WW2: A  poignant tale to show Hitler’s reign through the eyes of a young boy

  • ISBN: 978-0440866626
  • Genre: Childrens

What you need to know before your trail

Hitler’s Canary was the name the British gave Denmark for the  way in which the Danes appeared to do nothing against the onslaught of Hitler, instead waiting as if they were sitting in a cage, like a canary and singing to his tune.

Bamse is 13 when he hears this on the radio and is horrified by it. His family don’t know much about politics and don’t pretend to get involved but Bamse is bothered by what others are calling his country. His father tells him not to let it bother him, not to get involved. But his brother has joined the resistance and now Bamse wants to do the same…

Travel Guide

The usual bright blue spring sky of Copenhagen was crowded with heavy grey planes. I didn’t know it then but they were German Junkers. “It was almost like an air show”. The horrors of the Nazi invasion of Denmark as seen through the eyes of a young boy.
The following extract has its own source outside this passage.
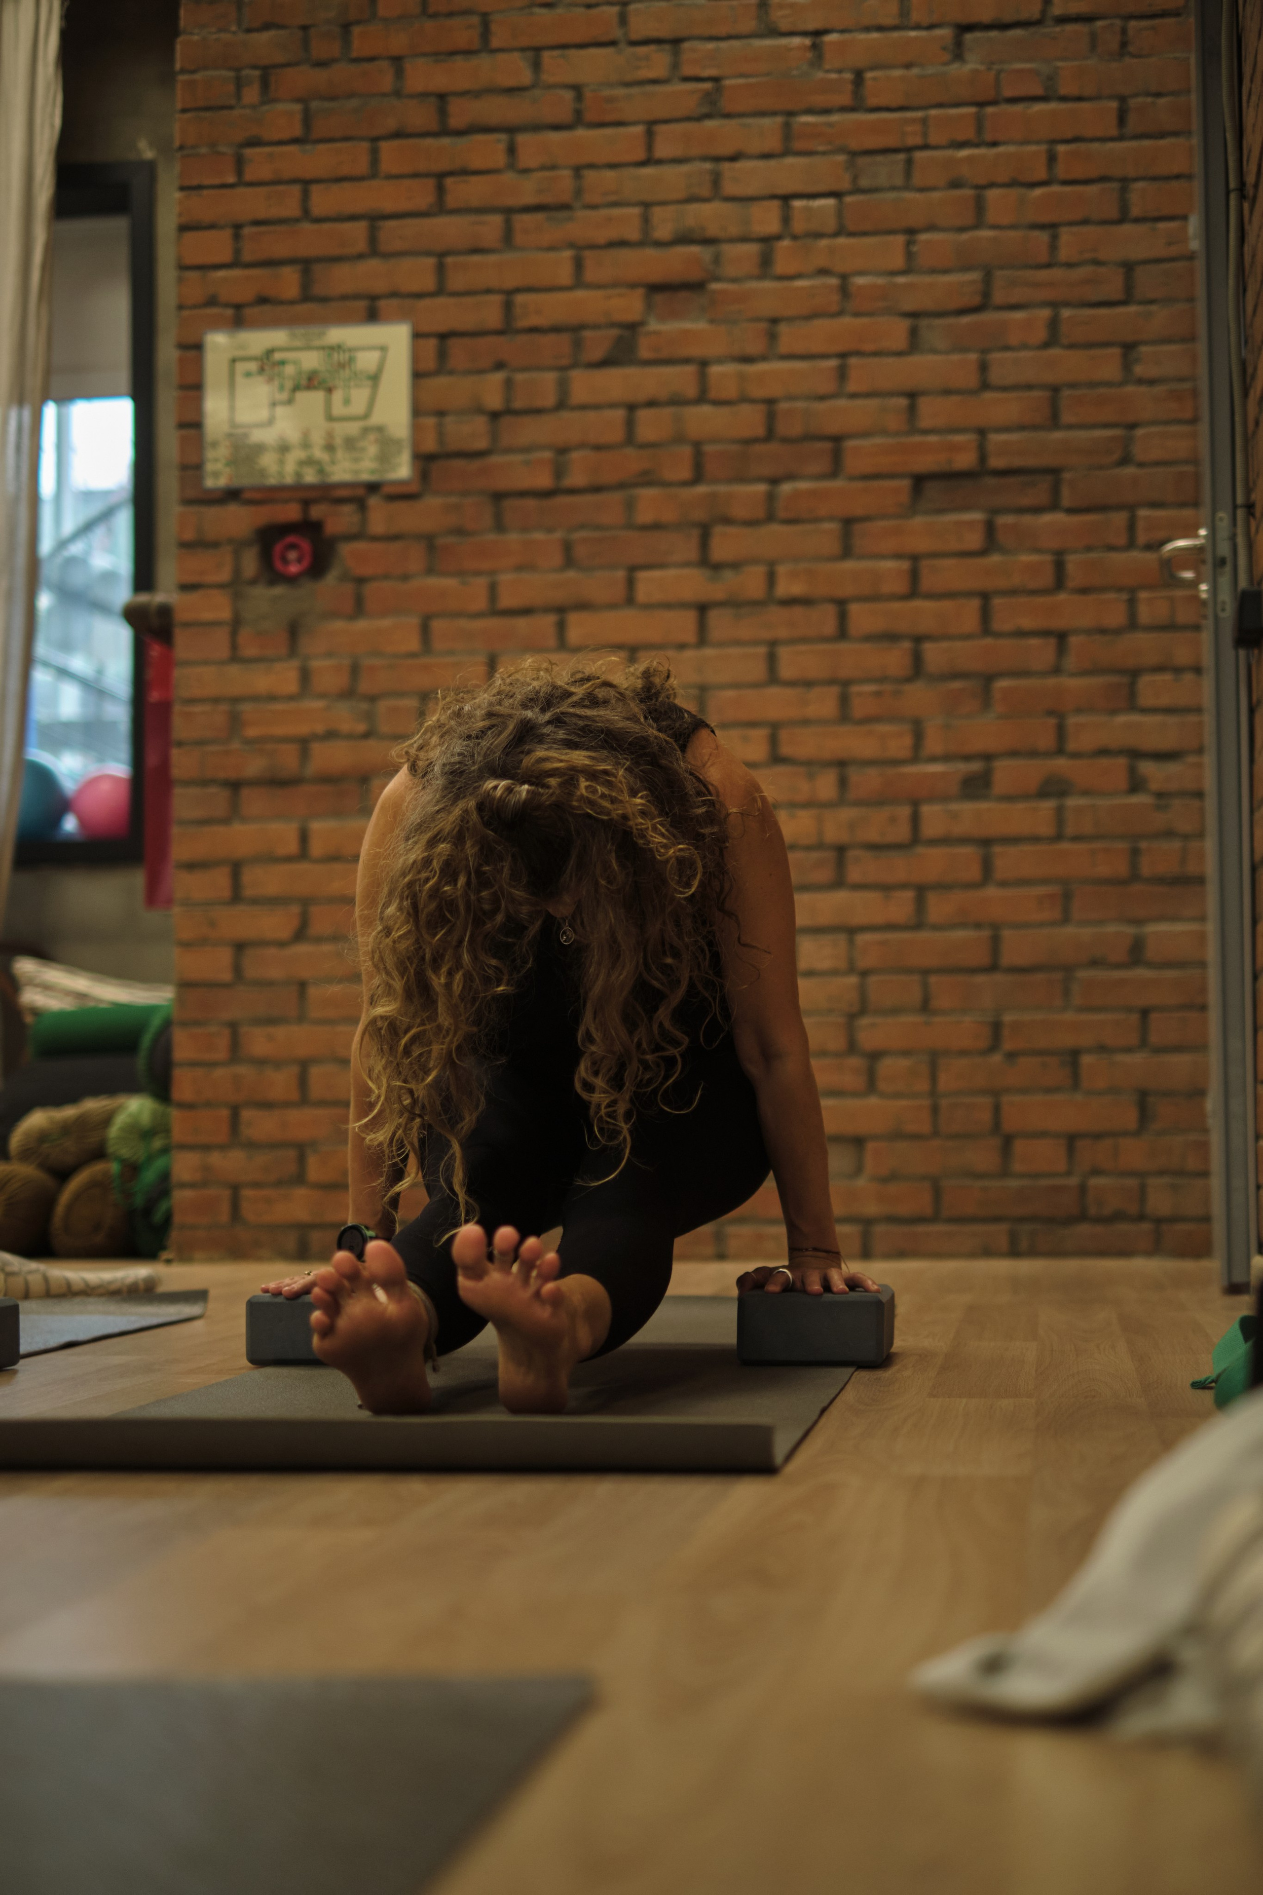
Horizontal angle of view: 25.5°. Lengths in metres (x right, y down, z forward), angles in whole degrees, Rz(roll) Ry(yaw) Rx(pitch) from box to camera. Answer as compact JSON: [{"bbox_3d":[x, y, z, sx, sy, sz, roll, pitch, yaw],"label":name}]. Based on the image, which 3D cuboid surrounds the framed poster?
[{"bbox_3d":[-0.609,-1.016,5.237,0.400,0.300,0.020,-1,-4,7],"label":"framed poster"}]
An air show yes, but one of the most chilling kind.

Told in a series of Acts as Bamse’s family is one of actors who love performing on the stage, this is his story of how war came to Denmark in 1940 and how all Germans are not bad and all the Danes were not good. He says there are good and bad people all over and it’s not always easy to tell the difference.

Danish people live by the adage of ‘Livskunst’ – the art of living and Bamse’s family believes that all of the world is  a stage just like Shakespeare once said. This allows him to see what is being played out  on the world stage in 1940.

This book is apparently based on Sandi Toksvig’s father and how he remembered growing up in Denmark during the Nazi occupation. A  mix of fact and fiction but an overall picture of how the Danes viewed that time.

When Bamse discovers the German plans for the Jewish population, his resolve to join the Resistance grows. Many families at the time helped Jewish people escape and this is a homage to them.